1 Preface

Welcome to the work-in-progress 2nd edition of Advanced R. This preface describes the major changes that I have made to the book.

The 2nd edition has been published in colour, which as well as improving the syntax highlighting of the code chunks, has considerably increased the scope for helpful diagrams. I have taken advantage of this and included many more diagrams throughout the book.

1.1 rlang

A big change since the first edition of the book is the creation of the rlang package, written primarily by Lionel Henry. The goal of this package is to provide a clean interface to low-level data structures and operations. I use this package in favour of base R because I believe it makes easier to understand how the R language works. Instead of struggling with the incidentals of functions that evolved organically over many years, the more consistent rlang API makes it easier to focus on the big ideas.

In each section, I’ll briefly outline the base R equivalents to rlang code. But if you want to see the purest base R expression of these ideas, I recommend reading the first edition of the book, which you can find online at http://adv-r.had.co.nz.

Overall, rlang is still a work in progress, and much of the API continues to mature. However, the code used in this book is part of the rlang’s testing process and will continue to work in the future. You can also see our confidence in the stability of rlang functions with the lifecycle badges at the documentation.

1.2 Foundations

  • Environments: more pictures. Much improved discussion of frames and how they relate to the call stack.

  • New chapter on “Names and values” that helps you form a better mental model of <-, and to better understand when R makes copies of existing data structures. Understanding the distinction between names and values is important for functional programming, and understanding when R makes copies is critical for accurate performance predictions.

  • Vectors (previously data structures) has been rewritten with more diagrams to focus on vector types. More information about other important S3 vectors, and information about tibbles, a modern re-imagining of data frames.

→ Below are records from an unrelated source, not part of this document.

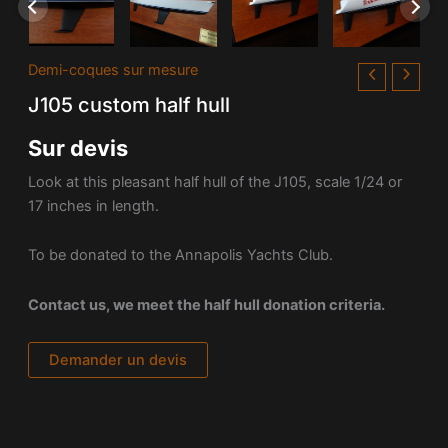
Demi-coques sur mesure
J105 custom half hull
Sur devis
Look at this pleasant half hull of the J105, scale 1/24 or
17 inches in length.
To be donated to the Annapolis Yachts Club.
Contact us, we meet the half hull donation criteria.
Demander un devis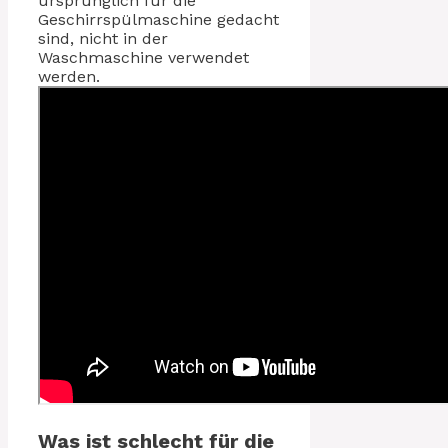
ursprünglich für die
Geschirrspülmaschine gedacht
sind, nicht in der
Waschmaschine verwendet
werden.
Was ist schlecht für die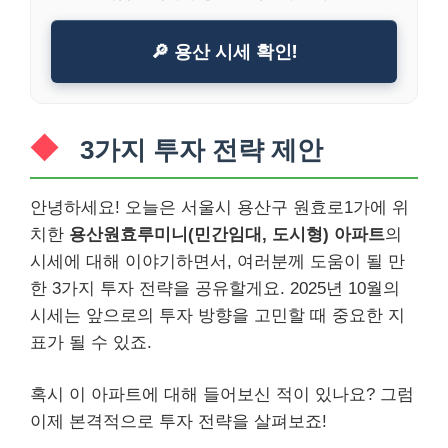
🔎 용산 시세 확인!
3가지 투자 전략 제안
안녕하세요! 오늘은 서울시 용산구 원효로1가에 위
치한
용산원효루미니(민간임대, 도시형) 아파트
의
시세에 대해 이야기하면서, 여러분께 도움이 될 만
한 3가지 투자 전략을 공유할게요. 2025년 10월의
시세는 앞으로의 투자 방향을 고민할 때 중요한 지
표가 될 수 있죠.
혹시 이 아파트에 대해 들어보신 적이 있나요? 그럼
이제 본격적으로 투자 전략을 살펴보죠!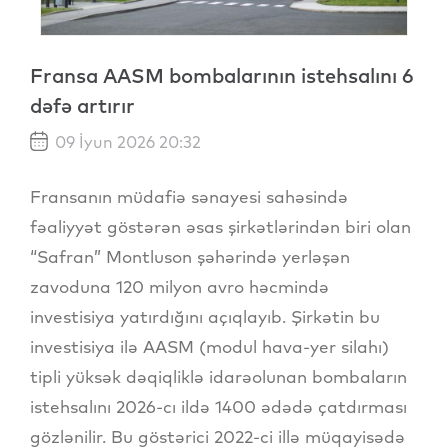
Fransa AASM bombalarının istehsalını 6
dəfə artırır
09 İyun 2026 20:32
Fransanın müdafiə sənayesi sahəsində
fəaliyyət göstərən əsas şirkətlərindən biri olan
“Safran” Montluson şəhərində yerləşən
zavoduna 120 milyon avro həcmində
investisiya yatırdığını açıqlayıb. Şirkətin bu
investisiya ilə AASM (modul hava-yer silahı)
tipli yüksək dəqiqliklə idarəolunan bombaların
istehsalını 2026-cı ildə 1400 ədədə çatdırması
gözlənilir. Bu göstərici 2022-ci illə müqayisədə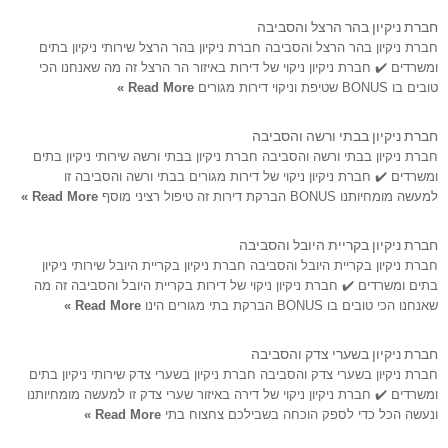
חברת ניקיון בהר הרצל והסביבה
חברת ניקיון בהר הרצל והסביבה חברת ניקיון בהר הרצל שירותי ניקיון בתים
ומשרדים ✔️ חברת ניקיון ניקוי של דירות באיזור הר הרצל זה מה שאנחנו הכי
טובים בו BONUS שטיפת וניקוי דירות מגורים
Read More »
חברת ניקיון בבתי ורשה והסביבה
חברת ניקיון בבתי ורשה והסביבה חברת ניקיון בבתי ורשה שירותי ניקיון בתים
ומשרדים ✔️ חברת ניקיון ניקוי של דירות מגורים בבתי ורשה והסביבה זו
למעשה מומחיותנו BONUS הברקת דירות זה טיפול רציני מוסף
Read More »
חברת ניקיון בקריית היובל והסביבה
חברת ניקיון בקריית היובל והסביבה חברת ניקיון בקריית היובל שירותי ניקיון
בתים ומשרדים ✔️ חברת ניקיון ניקוי של דירות בקריית היובל והסביבה זה מה
שאנחנו הכי טובים בו BONUS הברקת בתי מגורים הינו
Read More »
חברת ניקיון בשערי צדק והסביבה
חברת ניקיון בשערי צדק והסביבה חברת ניקיון בשערי צדק שירותי ניקיון בתים
ומשרדים ✔️ חברת ניקיון ניקוי של דירה באיזור שערי צדק זו למעשה מומחיותנו
ונעשה הכל כדי לספק הוכחה בשבילכם צחצוח בתי
Read More »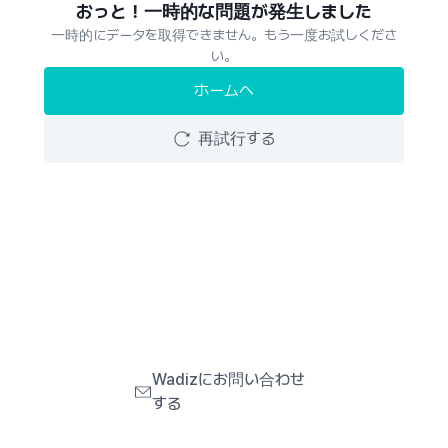
おっと！一時的な問題が発生しました
一時的にデータを取得できません。もう一度お試しくださ
い。
ホームへ
再試行する
Wadizにお問い合わせ
する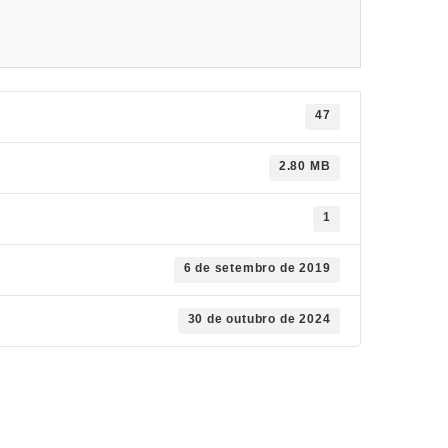
47
2.80 MB
1
6 de setembro de 2019
30 de outubro de 2024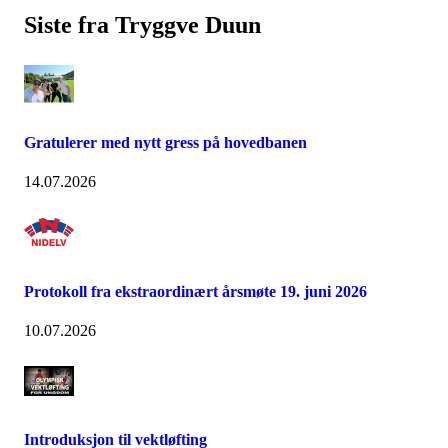
Siste fra Tryggve Duun
Gratulerer med nytt gress på hovedbanen
14.07.2026
Protokoll fra ekstraordinært årsmøte 19. juni 2026
10.07.2026
Introduksjon til vektløfting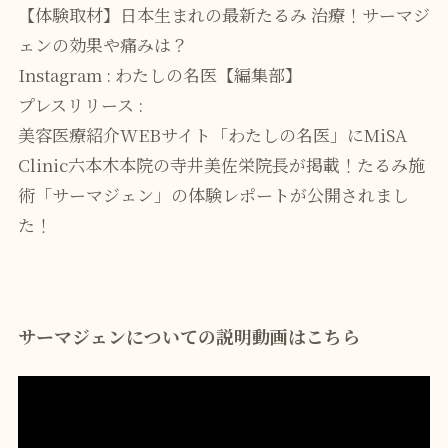
【体験取材】日本生まれの最新たるみ 治療！サーマジ
ェンの効果や痛みは？
Instagram :
わたしの名医【編集部】
プレスリリース :
美容医療紹介WEBサイト「わたしの名医」にMiSA
Clinic六本木本院の寺井美佐栄院長が掲載！たるみ施
術「サーマジェン」の体験レポートが公開されまし
た！
サーマジェンについての説明動画はこちら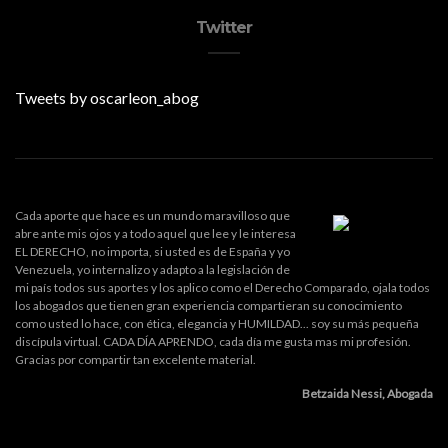
Twitter
Tweets by oscarleon_abog
Cada aporte que hace es un mundo maravilloso que
abre ante mis ojos y a todo aquel que lee y le interesa
EL DERECHO, no importa, si usted es de España y yo
Venezuela, yo internalizo y adapto a la legislación de
mi país todos sus aportes y los aplico como el Derecho Comparado, ojala todos
los abogados que tienen gran experiencia compartieran su conocimiento
como usted lo hace, con ética, elegancia y HUMILDAD... soy su más pequeña
discípula virtual. CADA DÍA APRENDO, cada día me gusta mas mi profesión.
Gracias por compartir tan excelente material.
Betzaida Nessi, Abogada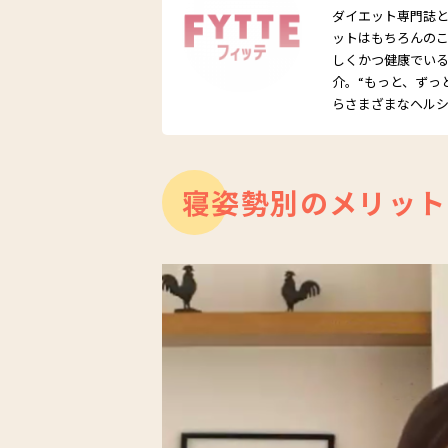
ダイエット専門誌とし
ットはもちろんの
しくかつ健康でい
介。“もっと、ずっ
らさまざまなヘル
寝姿勢別のメリット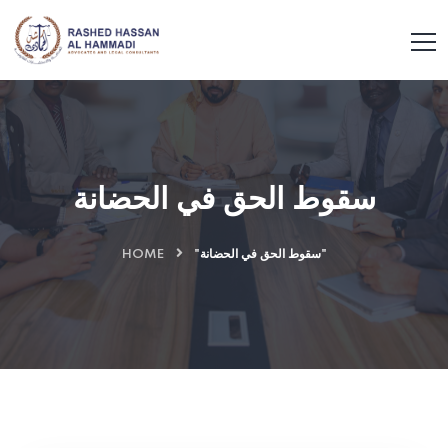
سقوط الحق في الحضانة
HOME
"سقوط الحق في الحضانة"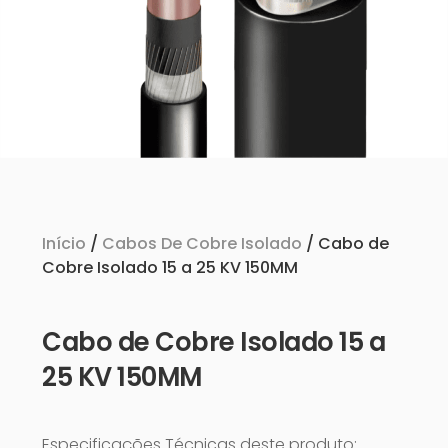
Início
/
Cabos De Cobre Isolado
/ Cabo de
Cobre Isolado 15 a 25 KV 150MM
Cabo de Cobre Isolado 15 a
25 KV 150MM
Especificações Técnicas deste produto: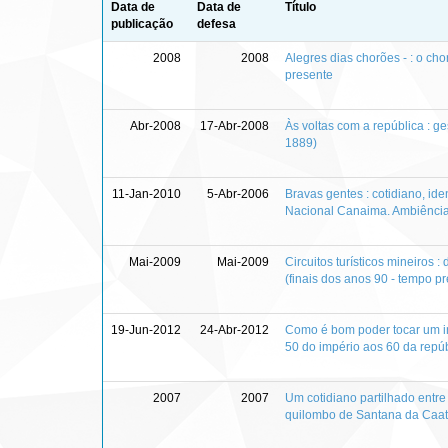
Data de
Data de
Título
publicação
defesa
2008
2008
Alegres dias chorões - : o ch
presente
Abr-2008
17-Abr-2008
Às voltas com a república : g
1889)
11-Jan-2010
5-Abr-2006
Bravas gentes : cotidiano, id
Nacional Canaima. Ambiências
Mai-2009
Mai-2009
Circuitos turísticos mineiros
(finais dos anos 90 - tempo p
19-Jun-2012
24-Abr-2012
Como é bom poder tocar um in
50 do império aos 60 da repú
2007
2007
Um cotidiano partilhado entre
quilombo de Santana da Caa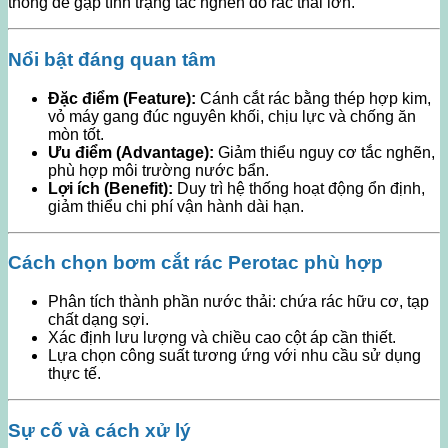
thống dễ gặp tình trạng tắc nghẽn do rác thải lớn.
Nổi bật đáng quan tâm
Đặc điểm (Feature):
Cánh cắt rác bằng thép hợp kim,
vỏ máy gang đúc nguyên khối, chịu lực và chống ăn
mòn tốt.
Ưu điểm (Advantage):
Giảm thiểu nguy cơ tắc nghẽn,
phù hợp môi trường nước bẩn.
Lợi ích (Benefit):
Duy trì hệ thống hoạt động ổn định,
giảm thiểu chi phí vận hành dài hạn.
Cách chọn bơm cắt rác Perotac phù hợp
Phân tích thành phần nước thải: chứa rác hữu cơ, tạp
chất dạng sợi.
Xác định lưu lượng và chiều cao cột áp cần thiết.
Lựa chọn công suất tương ứng với nhu cầu sử dụng
thực tế.
Sự cố và cách xử lý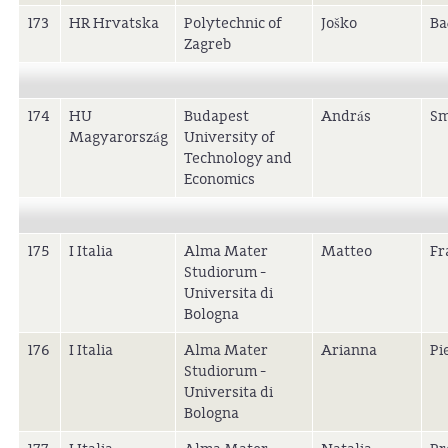
173
HR Hrvatska
Polytechnic of
Joško
Ba
Zagreb
174
HU
Budapest
András
S
Magyarország
University of
Technology and
Economics
175
I Italia
Alma Mater
Matteo
Fr
Studiorum -
Universita di
Bologna
176
I Italia
Alma Mater
Arianna
Pi
Studiorum -
Universita di
Bologna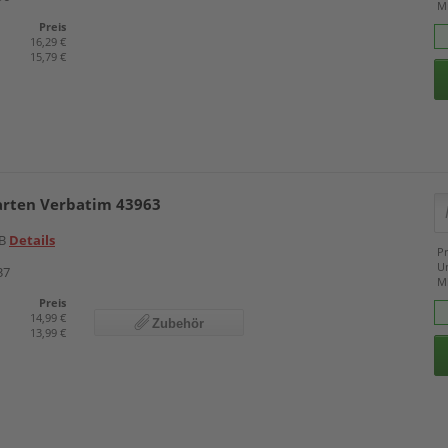
M
Preis
16,29 €
15,79 €
arten Verbatim 43963
GB
Details
Pr
U
37
M
Preis
14,99 €
Zubehör
13,99 €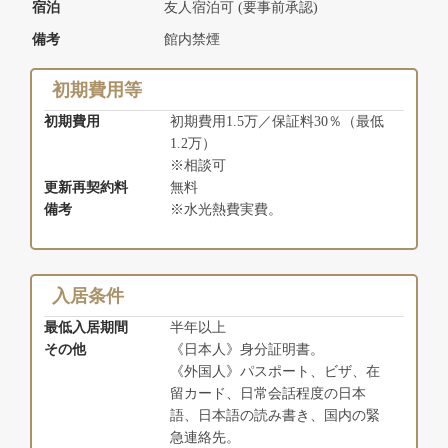
宿泊
友人宿泊可 (要事前承認)
備考
館内禁煙
初期費用等
初期費用
初期費用1.5万／保証料30％（最低
1.2万）
※相談可
更新再契約料
無料
備考
※水光熱費実費。
入居条件
最低入居期間
半年以上
その他
《日本人》身分証明書。
《外国人》パスポート、ビザ、在
留カード、日常会話程度の日本
語、日本語の読み書き、国内の緊
急連絡先。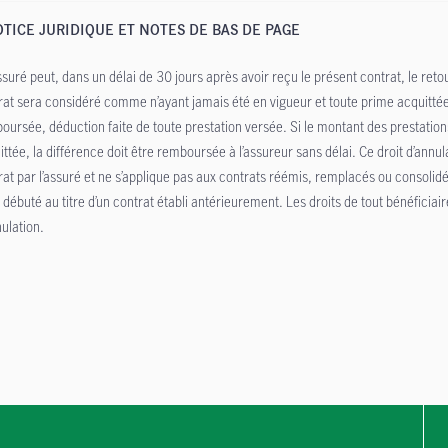
TICE JURIDIQUE ET NOTES DE BAS DE PAGE
ssuré peut, dans un délai de 30 jours après avoir reçu le présent contrat, le retou
rat sera considéré comme n’ayant jamais été en vigueur et toute prime acquittée 
oursée, déduction faite de toute prestation versée. Si le montant des prestatio
ittée, la différence doit être remboursée à l’assureur sans délai. Ce droit d’annu
rat par l’assuré et ne s’applique pas aux contrats réémis, remplacés ou consolid
 débuté au titre d’un contrat établi antérieurement. Les droits de tout bénéficiair
nulation.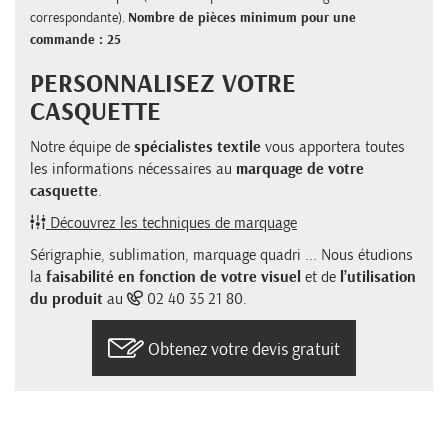
correspondante).
Nombre de pièces minimum pour une
commande : 25
PERSONNALISEZ VOTRE
CASQUETTE
Notre équipe de
spécialistes textile
vous apportera toutes
les informations nécessaires au
marquage de votre
casquette
.
Découvrez les techniques de marquage
Sérigraphie, sublimation, marquage quadri ... Nous étudions
la
faisabilité en fonction de votre visuel
et de
l’utilisation
du produit
au
02 40 35 21 80.
Obtenez votre devis gratuit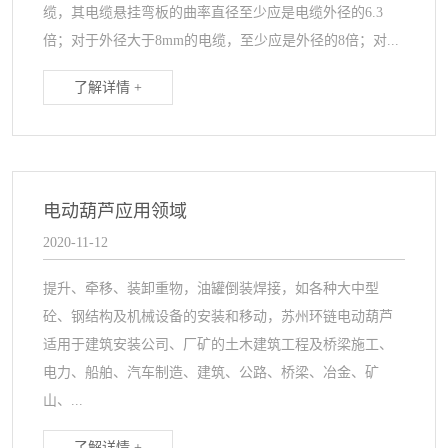
缆，其电缆悬挂弯板的曲率直径至少应是电缆外径的6.3
倍；对于外径大于8mm的电缆，至少应是外径的8倍；对...
了解详情 +
电动葫芦应用领域
2020-11-12
提升、牵移、装卸重物，油罐倒装焊接，如各种大中型
砼、钢结构及机械设备的安装和移动，苏州环链电动葫芦
适用于建筑安装公司、厂矿的土木建筑工程及桥梁施工、
电力、船舶、汽车制造、建筑、公路、桥梁、冶金、矿
山、...
了解详情 +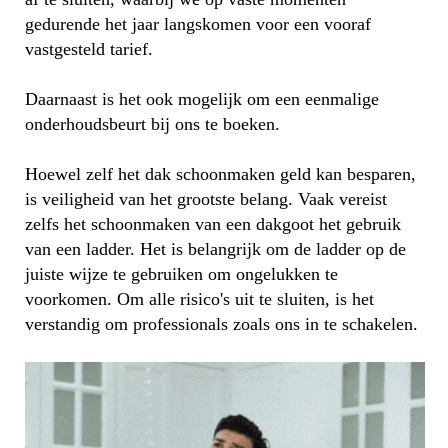
gedurende het jaar langskomen voor een vooraf
vastgesteld tarief.
Daarnaast is het ook mogelijk om een eenmalige
onderhoudsbeurt bij ons te boeken.
Hoewel zelf het dak schoonmaken geld kan besparen,
is veiligheid van het grootste belang. Vaak vereist
zelfs het schoonmaken van een dakgoot het gebruik
van een ladder. Het is belangrijk om de ladder op de
juiste wijze te gebruiken om ongelukken te
voorkomen. Om alle risico's uit te sluiten, is het
verstandig om professionals zoals ons in te schakelen.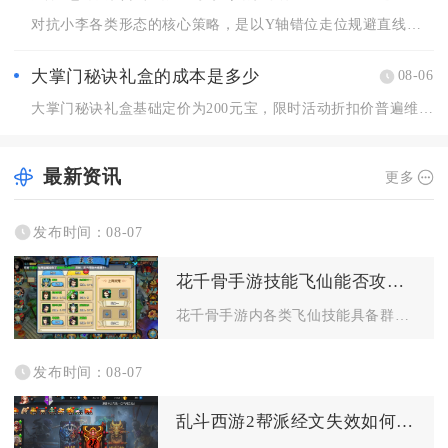
对抗小李各类形态的核心策略，是以Y轴错位走位规避直线突进，搭...
大掌门秘诀礼盒的成本是多少
08-06
大掌门秘诀礼盒基础定价为200元宝，限时活动折扣价普遍维持6...
最新资讯
更多
发布时间：08-07
花千骨手游技能飞仙能否攻击多个敌人
花千骨手游内各类飞仙技能具备群体攻击能力，多数坐骑、灵宠解锁...
发布时间：08-07
乱斗西游2帮派经文失效如何恢复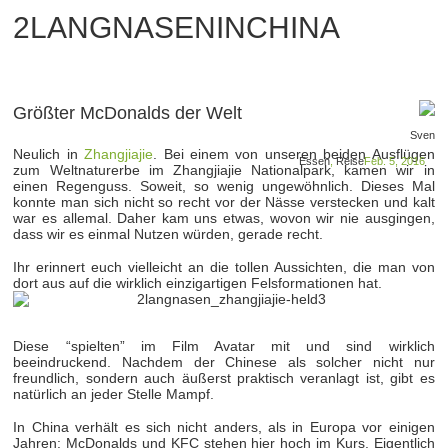
2LANGNASENINCHINA
Größter McDonalds der Welt
Sven
Neulich in
Zhangjiajie
. Bei einem von unseren beiden Ausflügen
Essen
,
Reise
Feb. 5, 2016
zum Weltnaturerbe im Zhangjiajie Nationalpark, kamen wir in
einen Regenguss. Soweit, so wenig ungewöhnlich. Dieses Mal
konnte man sich nicht so recht vor der Nässe verstecken und kalt
war es allemal. Daher kam uns etwas, wovon wir nie ausgingen,
dass wir es einmal Nutzen würden, gerade recht.
Ihr erinnert euch vielleicht an die tollen Aussichten, die man von
dort aus auf die wirklich einzigartigen Felsformationen hat.
Diese “spielten” im Film Avatar mit und sind wirklich
beeindruckend. Nachdem der Chinese als solcher nicht nur
freundlich, sondern auch äußerst praktisch veranlagt ist, gibt es
natürlich an jeder Stelle Mampf.
In China verhält es sich nicht anders, als in Europa vor einigen
Jahren: McDonalds und KFC stehen hier hoch im Kurs. Eigentlich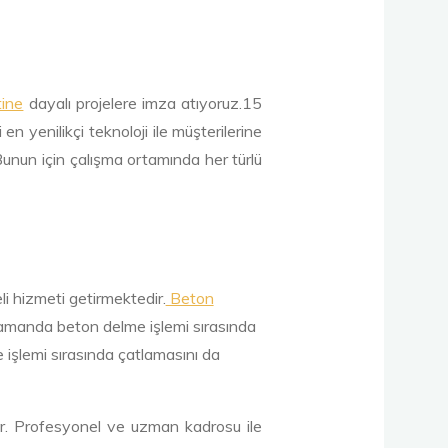
ine
dayalı projelere imza atıyoruz.15
n yenilikçi teknoloji ile müşterilerine
 Bunun için çalışma ortamında her türlü
li hizmeti getirmektedir.
Beton
 zamanda beton delme işlemi sırasında
işlemi sırasında çatlamasını da
ır. Profesyonel ve uzman kadrosu ile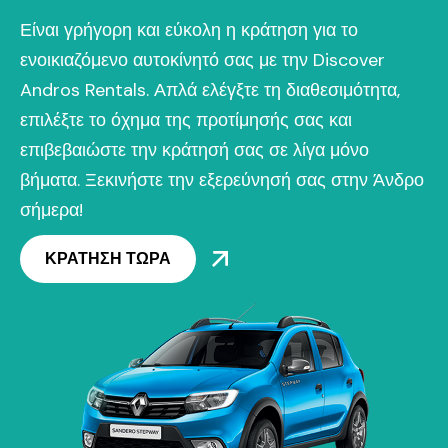
Είναι γρήγορη και εύκολη η κράτηση για το
ενοικιαζόμενο αυτοκίνητό σας με την Discover
Andros Rentals. Απλά ελέγξτε τη διαθεσιμότητα,
επιλέξτε το όχημα της προτίμησής σας και
επιβεβαιώστε την κράτησή σας σε λίγα μόνο
βήματα. Ξεκινήστε την εξερεύνησή σας στην Άνδρο
σήμερα!
ΚΡΑΤΗΣΗ ΤΩΡΑ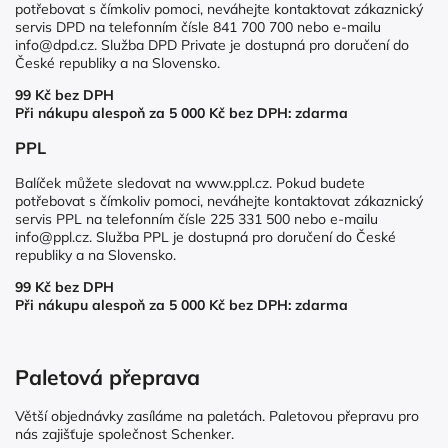
potřebovat s čímkoliv pomoci, neváhejte kontaktovat zákaznický
servis DPD na telefonním čísle 841 700 700 nebo e-mailu
info@dpd.cz. Služba DPD Private je dostupná pro doručení do
České republiky a na Slovensko.
99 Kč bez DPH
Při nákupu alespoň za 5 000 Kč bez DPH: zdarma
PPL
Balíček můžete sledovat na
www.ppl.cz
. Pokud budete
potřebovat s čímkoliv pomoci, neváhejte kontaktovat zákaznický
servis PPL na telefonním čísle 225 331 500 nebo e-mailu
info@ppl.cz. Služba PPL je dostupná pro doručení do České
republiky a na Slovensko.
99 Kč bez DPH
Při nákupu alespoň za 5 000 Kč bez DPH: zdarma
Paletová přeprava
Větší objednávky zasíláme na paletách. Paletovou přepravu pro
nás zajišťuje společnost Schenker.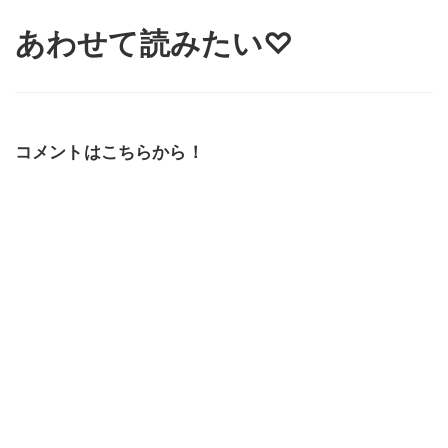
あわせて読みたい♡
コメントはこちらから！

  • Exceptions and debugging has been split into two chapters, “debugging” and “conditions”. The contents of conditions has been expanded. The section on defensive programming has been removed, because discussing type stability is more natural in the context of functional programming, and programming with NSE (non-standard evaluation) is not the challenge it once was (now that tidy evaluation exists).

1.3 Programming paradigms

After foundations, the book is now organised around the three most important programming paradigms in R:

  • Functional programming has been updated to focus on the tools provided by the purrr package. The greater consistency in the purrr package makes it possible to focus more on the underlying ideas without being distracted by incidental details. Divided more cleanly into functionals, function factories, and function operators. Greater focus on what time has shown to be important in practice. Less math + stat, and more data science. Focus on composition with the pipe, rather than more esoteric forms.

  • Object oriented programming (OOP) now forms a major section of the book with individual chapters on base types, S3, S4, R6, and the tradeoffs between the systems.

  • Metaprogramming, formerly computing on the language, describes the suite of tools that you can use to generate code with code. Compared to the first edition it has been substantially expanded (from three chapters to five) and reorganised. More diagrams.

1.4 Techniques

Final section discusses programming techniques, including both debugging, profiling, improving performance, and connecting R and C++.

1.5 Removals

  • Chapter on base R vocabulary was removed.

  • The style guide has moved to http://style.tidyverse.org/. It is now paired with the styler package which can automatically apply many of the rules.

  • R’s C interface moving to the work-in-progress https://github.com/hadley/r-internals

  • Memory chapter either integrated in names and values, or removed because it’s excessively technical and not that important to understand (unless you’re working with C code in which case it belongs in internals).